Un altro elemento importante che ci ha sempre aiutati molto nel prevenire attentati sul territorio nazionale, è che abbiamo una legislazione antiterrorismo molto efficace. Questa permette di enucleare dei soggetti che, con il loro comportamento, posso risultare pericolosi per la sicurezza pubblica, ed essere espulsi con un decreto del Ministro dell’Interno senza dover prima necessariamente passare attraverso il vaglio dell’autorità giudiziaria.

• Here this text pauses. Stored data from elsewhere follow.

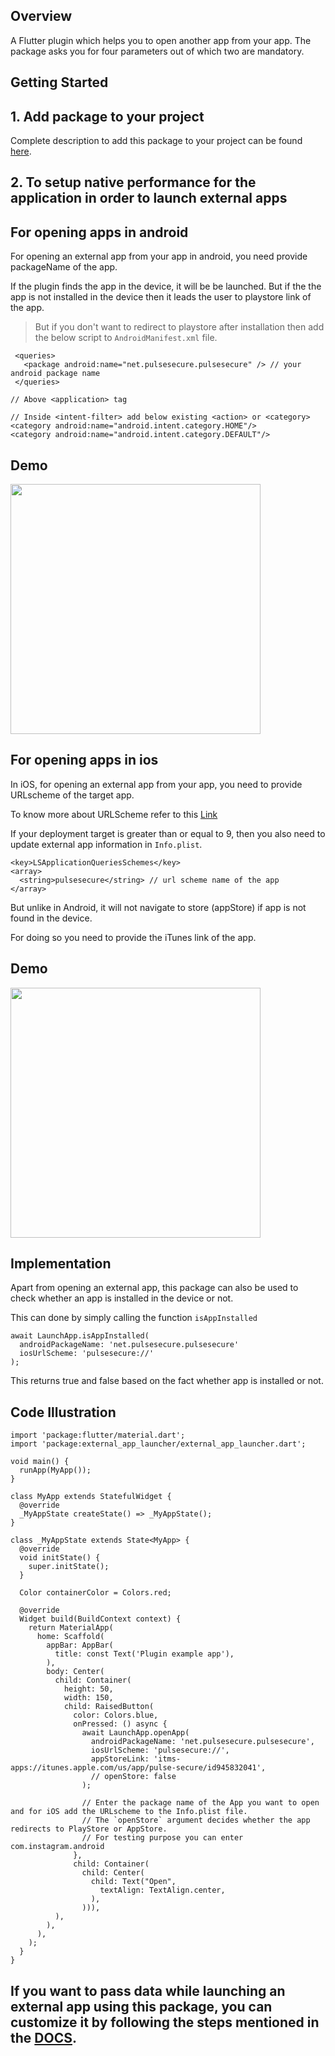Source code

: ## Overview

A Flutter plugin which helps you to open another app from your app. The package asks you for four parameters out of which two are mandatory.

## Getting Started

## 1. Add package to your project

Complete description to add this package to your project can be found [here](https://pub.dev/packages/external_app_launcher/install).

## 2. To setup native performance for the application in order to launch external apps

## For opening apps in android

For opening an external app from your app in android, you need provide packageName of the app.

If the plugin finds the app in the device, it will be be launched. But if the the app is not installed in the device then it leads the user to playstore link of the app.

> But if you don't want to redirect to playstore after installation then add the below script to `AndroidManifest.xml` file.
     
     <queries>
       <package android:name="net.pulsesecure.pulsesecure" /> // your android package name
     </queries>
    
    // Above <application> tag
    
    // Inside <intent-filter> add below existing <action> or <category>
    <category android:name="android.intent.category.HOME"/> 
    <category android:name="android.intent.category.DEFAULT"/>

## Demo

<img src="https://user-images.githubusercontent.com/60135944/171337872-81b89d2c-2c8b-4ecf-9702-33788821124c.gif" width="400"/>

## For opening apps in ios

In iOS, for opening an external app from your app, you need to provide URLscheme of the target app.

To know more about URLScheme refer to this [Link](https://developer.apple.com/documentation/uikit/inter-process_communication/allowing_apps_and_websites_to_link_to_your_content/defining_a_custom_url_scheme_for_your_app)

If your deployment target is greater than or equal to 9, then you also need to update external app information in `Info.plist`.

    <key>LSApplicationQueriesSchemes</key>
    <array>
      <string>pulsesecure</string> // url scheme name of the app
    </array>

But unlike in Android, it will not navigate to store (appStore) if app is not found in the device.

For doing so you need to provide the iTunes link of the app.
## Demo

<img src="https://user-images.githubusercontent.com/60135944/171337798-bdf3f78d-d002-4353-aab3-8b07dd688916.gif" width="400"/>

## Implementation

Apart from opening an external app, this package can also be used to check whether an app is installed in the device or not.

This can done by simply calling the function `isAppInstalled`

    await LaunchApp.isAppInstalled(
      androidPackageName: 'net.pulsesecure.pulsesecure'
      iosUrlScheme: 'pulsesecure://'
    );

This returns true and false based on the fact whether app is installed or not.

## Code Illustration

    import 'package:flutter/material.dart';
    import 'package:external_app_launcher/external_app_launcher.dart';

    void main() {
      runApp(MyApp());
    }

    class MyApp extends StatefulWidget {
      @override
      _MyAppState createState() => _MyAppState();
    }

    class _MyAppState extends State<MyApp> {
      @override
      void initState() {
        super.initState();
      }

      Color containerColor = Colors.red;

      @override
      Widget build(BuildContext context) {
        return MaterialApp(
          home: Scaffold(
            appBar: AppBar(
              title: const Text('Plugin example app'),
            ),
            body: Center(
              child: Container(
                height: 50,
                width: 150,
                child: RaisedButton(
                  color: Colors.blue,
                  onPressed: () async {
                    await LaunchApp.openApp(
                      androidPackageName: 'net.pulsesecure.pulsesecure',
                      iosUrlScheme: 'pulsesecure://',
                      appStoreLink: 'itms-apps://itunes.apple.com/us/app/pulse-secure/id945832041',
                      // openStore: false
                    );

                    // Enter the package name of the App you want to open and for iOS add the URLscheme to the Info.plist file.
                    // The `openStore` argument decides whether the app redirects to PlayStore or AppStore.
                    // For testing purpose you can enter com.instagram.android
                  },
                  child: Container(
                    child: Center(
                      child: Text("Open",
                        textAlign: TextAlign.center,
                      ),
                    ))),
              ),
            ),
          ),
        );
      }
    }

## If you want to pass data while launching an external app using this package, you can customize it by following the steps mentioned in the [DOCS](PASS_DATA_ON_LAUNCH.md).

Dopo i fatti del 7 ottobre in Israele, come è cambiata la situazione in Italia per quanto riguarda il rischio di attentati?
Le vicende in atto in Medio Oriente sono all’ordine del giorno, e determinano il massimo stato di allerta da parte delle autorità competenti. Il tutto però avviene in un quadro dove il livello di attenzione era già molto alto; agli occhi di chi vorrebbe fare attentati, noi facciamo sempre parte dell’Occidente. In più, sul nostro territorio nazionale abbiamo la Chiesa Cattolica, un potenziale bersaglio per chi è ideologicamente affine al radicalismo islamico.

Negli stessi giorni dei massacri in Israele, ricorreva l’anniversario dell’attentato alla Sinagoga di Roma del 9 ottobre 1982. Nel prossimo futuro, ritiene che i luoghi ebraici rischino di essere presi di mira?
Le realtà ebraiche, adesso come in passato e come sarà in futuro, sono sempre state oggetto di possibili attentati. Per questo, saremmo degli stolti ad abbassare la guardia; tali realtà sono purtroppo oggetto dell’attenzione perversa da parte di frange islamiste radicali, e continueranno ad esserlo. Sta a noi, pur senza allarmismi, mantenere alto il livello di attenzione. Non solo come forze di polizia, ma anche al livello di tutta la cittadinanza.